Het debat over alle aspecten die samenhangen met houdbare solidariteit is nog in volle gang. Mijn standpuntbepaling op het advies kan daarom het beste worden omschreven als `work in progress'. Wanneer ik de agenda voor beleid (blz. 14 van het briefadvies) bezie, vind ik dat een herkenbare en zinvolle agenda. Ik ben die als volgt aan het concretiseren.

Ad 1. De overheid moet transparant zijn over
solidariteitsoverdrachten.
Zoals reeds eerder toegezegd zal nog voor het einde van dit jaar een beleidsvisie over houdbare solidariteit in de zorg aan de kamer worden gezonden waarin een aantal bouwstenen voor toekomstig beleid worden aangedragen. Transparantie over solidariteitsoverdrachten is daar één van. In de beleidsvisie over houdbare solidariteit in de zorg worden vanzelfsprekend zowel het signalement houdbare solidariteit in de gezondheidszorg als het briefadvies en de essays en maatschappelijk debat van de Raad voor Volksgezondheid en Zorg meegenomen. Ik verzoek u daarom mij in de gelegenheid te stellen om mijn standpunten op het thema houdbare solidariteit middels deze beleidsvisie kenbaar te maken.

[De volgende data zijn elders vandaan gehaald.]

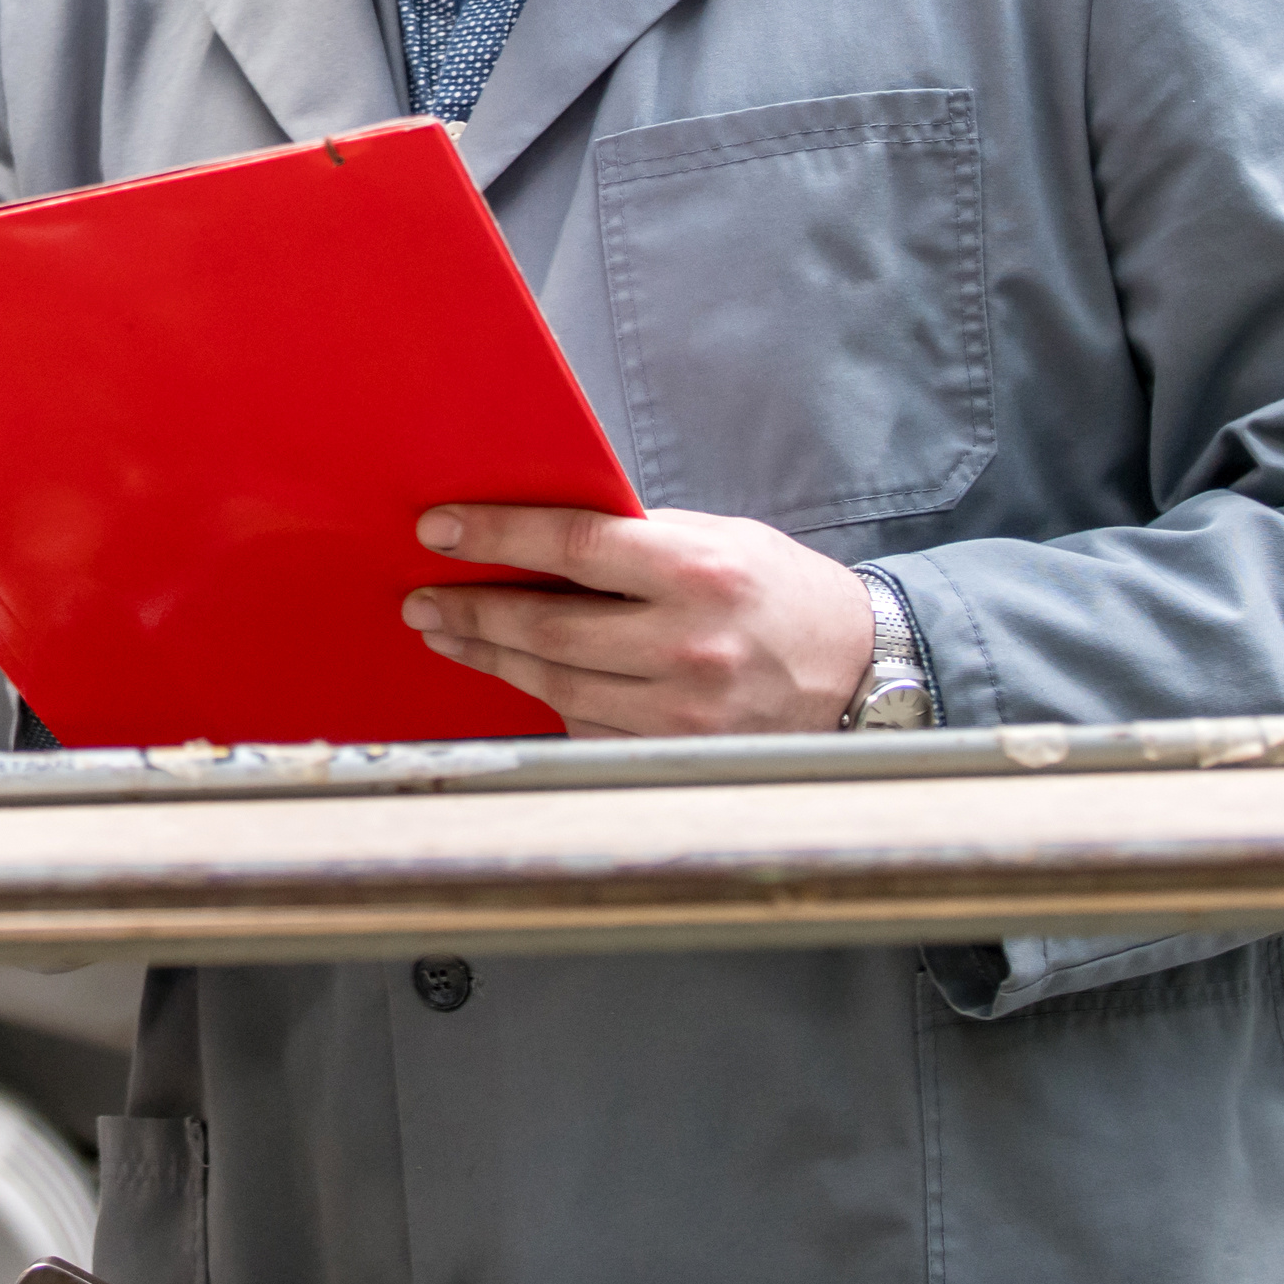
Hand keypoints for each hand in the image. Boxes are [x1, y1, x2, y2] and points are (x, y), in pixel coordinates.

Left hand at [402, 503, 879, 738]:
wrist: (860, 673)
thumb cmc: (781, 595)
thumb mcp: (720, 540)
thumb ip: (638, 539)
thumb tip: (538, 537)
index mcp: (699, 571)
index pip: (573, 545)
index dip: (496, 537)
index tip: (440, 530)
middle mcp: (688, 644)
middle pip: (547, 625)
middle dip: (471, 609)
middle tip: (423, 597)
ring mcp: (682, 710)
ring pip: (555, 683)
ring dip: (490, 656)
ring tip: (449, 633)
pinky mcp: (674, 753)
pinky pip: (586, 726)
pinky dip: (547, 699)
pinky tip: (521, 675)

Ad 2. De overheid moet niet bang zijn meer sturend op te treden en mensen serieus te gaan helpen om te investeren in hun gezondheid en therapie.
In principe onderschrijf ik het uitgangspunt om mensen meer aan te spreken op hun eigen rol in hun gezondheidscarrière. In de preventienota `Kiezen voor gezond leven' die ik voornemens ben dit najaar uit te brengen zal ik ingaan op de vraag hoe ik denk dat meer te gaan doen.

Ad 3. De verbeteringsdrang van professionals in de zorg moet volop ruimte krijgen.
Dat standpunt onderschrijf ik. In het huidige beleid is tal van initiatieven en maatregelen te onderkennen, die beogen meer ruimte te geven aan professionals om de zorg en de kwaliteit te verbeteren. Eén van de pijlers onder houdbare solidariteit in de zorg is immers dat alles uit de kast wordt gehaald op het gebied van optimale efficiëntie en maximale kwaliteit van zorg.